+++ SUPPLIED TEXT +++

The second season of the American television series Daredevil: Born Again is based on Marvel Comics featuring the character Daredevil. It sees blind vigilante Matt Murdock / Daredevil gathering allies to resist Wilson Fisk, who is the mayor of New York City, and his Anti-Vigilante Task Force (AVTF). Set in the Marvel Cinematic Universe (MCU) and sharing continuity with the films and television series of the franchise, Born Again is a revival and continuation of Marvel Television and Netflix's Daredevil (2015–2018). The season was produced by Marvel Studios under its own Marvel Television label, with Dario Scardapane as showrunner and Justin Benson and Aaron Moorhead as lead directors.

Charlie Cox reprises his role as Matt Murdock / Daredevil from Marvel's Netflix television series and prior Marvel Studios productions, starring alongside Vincent D'Onofrio (Fisk), Deborah Ann Woll, Margarita Levieva, Tony Dalton, Michael Gandolfini, Nikki M. James, Arty Froushan, Genneya Walton, Zabryna Guevara, Clark Johnson, Ayelet Zurer, Wilson Bethel, and Elden Henson, all returning from the first season. They are joined by Matthew Lillard, Lili Taylor, Toby Leonard Moore, and Krysten Ritter. Development on a new Daredevil series began by March 2022, and Born Again was announced in July 2022 with a planned 18-episode first season. Marvel Studios decided to overhaul the series by late September 2023, after filming began. Scardapane, Benson, and Moorhead were hired to rework the series, and the planned 18 episodes were split into two seasons. Filming for the second season took place from February to July 2025 in New York, with Solvan "Slick" Naim, Angela Barnes, and Iain B. MacDonald also directing episodes.

+++

REQUIRED TASKS ::
(1) Answer these questions from the Daredevil: Born Again text:
(a) Who served as showrunner for the second season?
(b) When was Born Again announced?
(c) From which month to which month of 2025 was the second season filmed?
(2) Write out everything in the Daredevil: Born Again text from "The second season of" down to "as lead directors.", with no changes.

+++ DATA UNDER STUDY +++

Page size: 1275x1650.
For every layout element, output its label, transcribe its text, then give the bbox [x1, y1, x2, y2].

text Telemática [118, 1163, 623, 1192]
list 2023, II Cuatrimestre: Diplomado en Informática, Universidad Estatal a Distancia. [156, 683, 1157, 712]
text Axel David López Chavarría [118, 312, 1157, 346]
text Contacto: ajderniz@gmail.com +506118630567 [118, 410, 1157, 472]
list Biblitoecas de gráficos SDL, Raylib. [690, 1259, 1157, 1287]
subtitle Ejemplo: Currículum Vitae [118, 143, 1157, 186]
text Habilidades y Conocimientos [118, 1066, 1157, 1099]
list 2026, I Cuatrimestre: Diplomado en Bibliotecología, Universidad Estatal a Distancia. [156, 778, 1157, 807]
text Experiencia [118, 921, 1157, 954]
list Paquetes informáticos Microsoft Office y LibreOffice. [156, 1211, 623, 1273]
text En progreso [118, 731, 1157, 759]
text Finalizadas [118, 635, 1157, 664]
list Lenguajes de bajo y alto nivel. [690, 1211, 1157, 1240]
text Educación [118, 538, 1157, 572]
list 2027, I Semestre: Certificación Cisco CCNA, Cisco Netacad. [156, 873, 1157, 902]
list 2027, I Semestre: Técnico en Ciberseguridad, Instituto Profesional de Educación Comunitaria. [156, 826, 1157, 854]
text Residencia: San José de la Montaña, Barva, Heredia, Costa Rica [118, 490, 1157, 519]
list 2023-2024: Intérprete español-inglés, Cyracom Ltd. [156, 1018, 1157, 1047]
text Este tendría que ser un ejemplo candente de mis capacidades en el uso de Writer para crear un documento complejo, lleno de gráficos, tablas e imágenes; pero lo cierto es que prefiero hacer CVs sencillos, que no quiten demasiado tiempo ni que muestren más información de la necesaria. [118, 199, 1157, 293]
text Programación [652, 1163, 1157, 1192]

+++

ANSWER LIST ::
(1)
(a) Dario Scardapane
(b) July 2022
(c) February to July

(2)
The second season of the American television series Daredevil: Born Again is based on Marvel Comics featuring the character Daredevil. It sees blind vigilante Matt Murdock / Daredevil gathering allies to resist Wilson Fisk, who is the mayor of New York City, and his Anti-Vigilante Task Force (AVTF). Set in the Marvel Cinematic Universe (MCU) and sharing continuity with the films and television series of the franchise, Born Again is a revival and continuation of Marvel Television and Netflix's Daredevil (2015–2018). The season was produced by Marvel Studios under its own Marvel Television label, with Dario Scardapane as showrunner and Justin Benson and Aaron Moorhead as lead directors.